Members of the Guinean Red Cross take part in an Ebola awareness campaign in April in Conakry. The outbreak may have begun in Guinea in December 2013 or perhaps even earlier.


Ebola responders report that local communities are still very frightened and view health facilities with suspicion. Though organizations are working to raise awareness, MSF says civil, political, and religious authorities are "failing to acknowledge the scale of the epidemic, with few prominent figures spreading messages promoting the fight against the disease."

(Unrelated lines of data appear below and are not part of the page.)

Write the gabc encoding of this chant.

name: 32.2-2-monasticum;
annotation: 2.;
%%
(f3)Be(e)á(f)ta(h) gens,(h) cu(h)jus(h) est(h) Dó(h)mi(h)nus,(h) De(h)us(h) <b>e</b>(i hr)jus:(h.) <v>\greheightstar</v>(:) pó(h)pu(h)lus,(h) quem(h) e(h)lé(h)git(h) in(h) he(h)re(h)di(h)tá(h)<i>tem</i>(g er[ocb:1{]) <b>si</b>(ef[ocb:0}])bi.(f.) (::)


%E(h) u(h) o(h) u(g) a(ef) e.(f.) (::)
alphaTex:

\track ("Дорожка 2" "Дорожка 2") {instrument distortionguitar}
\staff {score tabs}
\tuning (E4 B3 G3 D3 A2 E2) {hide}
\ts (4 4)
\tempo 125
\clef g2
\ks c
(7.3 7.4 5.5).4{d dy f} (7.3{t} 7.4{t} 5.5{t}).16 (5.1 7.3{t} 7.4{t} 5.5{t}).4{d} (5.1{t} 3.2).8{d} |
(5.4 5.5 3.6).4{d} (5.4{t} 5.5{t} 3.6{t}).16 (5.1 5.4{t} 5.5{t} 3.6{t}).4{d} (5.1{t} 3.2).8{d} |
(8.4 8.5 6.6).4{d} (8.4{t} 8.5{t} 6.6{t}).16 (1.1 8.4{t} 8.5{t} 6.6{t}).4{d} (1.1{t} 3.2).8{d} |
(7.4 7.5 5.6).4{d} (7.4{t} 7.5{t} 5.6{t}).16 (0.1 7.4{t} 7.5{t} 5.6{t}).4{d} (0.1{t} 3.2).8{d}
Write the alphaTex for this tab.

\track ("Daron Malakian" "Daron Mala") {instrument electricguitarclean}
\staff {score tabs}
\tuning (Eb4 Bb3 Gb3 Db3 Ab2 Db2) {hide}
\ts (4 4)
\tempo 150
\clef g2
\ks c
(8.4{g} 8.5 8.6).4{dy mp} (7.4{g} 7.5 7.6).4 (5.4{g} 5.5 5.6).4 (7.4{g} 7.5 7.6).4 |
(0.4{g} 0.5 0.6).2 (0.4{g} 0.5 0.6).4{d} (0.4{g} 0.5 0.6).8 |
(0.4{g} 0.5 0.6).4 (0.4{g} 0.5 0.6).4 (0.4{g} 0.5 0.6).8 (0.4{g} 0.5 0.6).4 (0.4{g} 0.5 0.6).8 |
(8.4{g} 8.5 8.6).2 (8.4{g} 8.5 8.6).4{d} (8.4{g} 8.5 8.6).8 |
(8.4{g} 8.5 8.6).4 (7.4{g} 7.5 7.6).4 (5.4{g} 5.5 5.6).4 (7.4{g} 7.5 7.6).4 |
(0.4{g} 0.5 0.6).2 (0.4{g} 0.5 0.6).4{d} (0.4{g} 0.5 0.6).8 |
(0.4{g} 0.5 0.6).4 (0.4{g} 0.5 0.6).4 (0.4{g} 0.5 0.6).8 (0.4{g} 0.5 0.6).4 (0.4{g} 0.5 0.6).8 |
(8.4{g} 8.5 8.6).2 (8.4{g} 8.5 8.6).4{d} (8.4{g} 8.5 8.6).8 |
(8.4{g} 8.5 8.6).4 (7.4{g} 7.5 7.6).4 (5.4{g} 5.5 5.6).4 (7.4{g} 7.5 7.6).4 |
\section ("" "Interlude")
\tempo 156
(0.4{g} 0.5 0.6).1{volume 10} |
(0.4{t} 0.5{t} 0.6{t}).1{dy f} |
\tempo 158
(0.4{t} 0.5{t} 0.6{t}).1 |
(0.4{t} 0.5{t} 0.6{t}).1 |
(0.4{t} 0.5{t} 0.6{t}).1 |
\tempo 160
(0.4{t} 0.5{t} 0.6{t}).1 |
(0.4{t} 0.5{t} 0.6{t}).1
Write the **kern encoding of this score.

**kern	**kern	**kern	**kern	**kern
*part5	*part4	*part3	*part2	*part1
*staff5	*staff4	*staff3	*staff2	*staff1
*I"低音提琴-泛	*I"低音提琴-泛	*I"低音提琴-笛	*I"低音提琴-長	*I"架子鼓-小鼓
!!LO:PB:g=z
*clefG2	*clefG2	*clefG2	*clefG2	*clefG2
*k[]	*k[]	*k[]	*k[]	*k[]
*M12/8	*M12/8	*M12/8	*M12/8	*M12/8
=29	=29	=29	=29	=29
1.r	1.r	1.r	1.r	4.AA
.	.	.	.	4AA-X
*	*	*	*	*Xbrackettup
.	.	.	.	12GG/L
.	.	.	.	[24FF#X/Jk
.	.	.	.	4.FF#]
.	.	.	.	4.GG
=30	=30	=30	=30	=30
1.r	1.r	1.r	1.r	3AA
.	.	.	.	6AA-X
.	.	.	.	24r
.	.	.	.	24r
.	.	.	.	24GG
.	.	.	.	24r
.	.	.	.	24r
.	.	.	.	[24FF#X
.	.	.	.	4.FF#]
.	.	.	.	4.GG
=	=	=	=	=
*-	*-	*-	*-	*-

WHO's meeting this week should raise awareness of the disease in the region, but that awareness has to be followed by widespread, accurate health campaigns, which will require a strong commitment from national leaders. Awareness campaigns can be effective if the community trusts the educator. This means framing the public health message in a way that addresses the cultural context of the audience. Public health educators must be active listeners—one reason anthropologists have long been essential members of outbreak-response teams.

The goal is to enlist the community in fighting the outbreak. It's possible to gain a community's trust and cooperation even in the midst of the frenzy of an outbreak. In some remote corners of central Africa, communities understand Ebola so well that they've learned to serve as their own surveillance system. But this is a long-term goal, and it will not be accomplished easily or quickly.

Dick Thompson was a communications official at WHO from 2001 to 2009. He specialized in outbreak communications and named the disease SARS. Prior to joining WHO, he was a science and medical journalist and bureau chief for Time magazine for 23 years. He now lives in Portland, Oregon.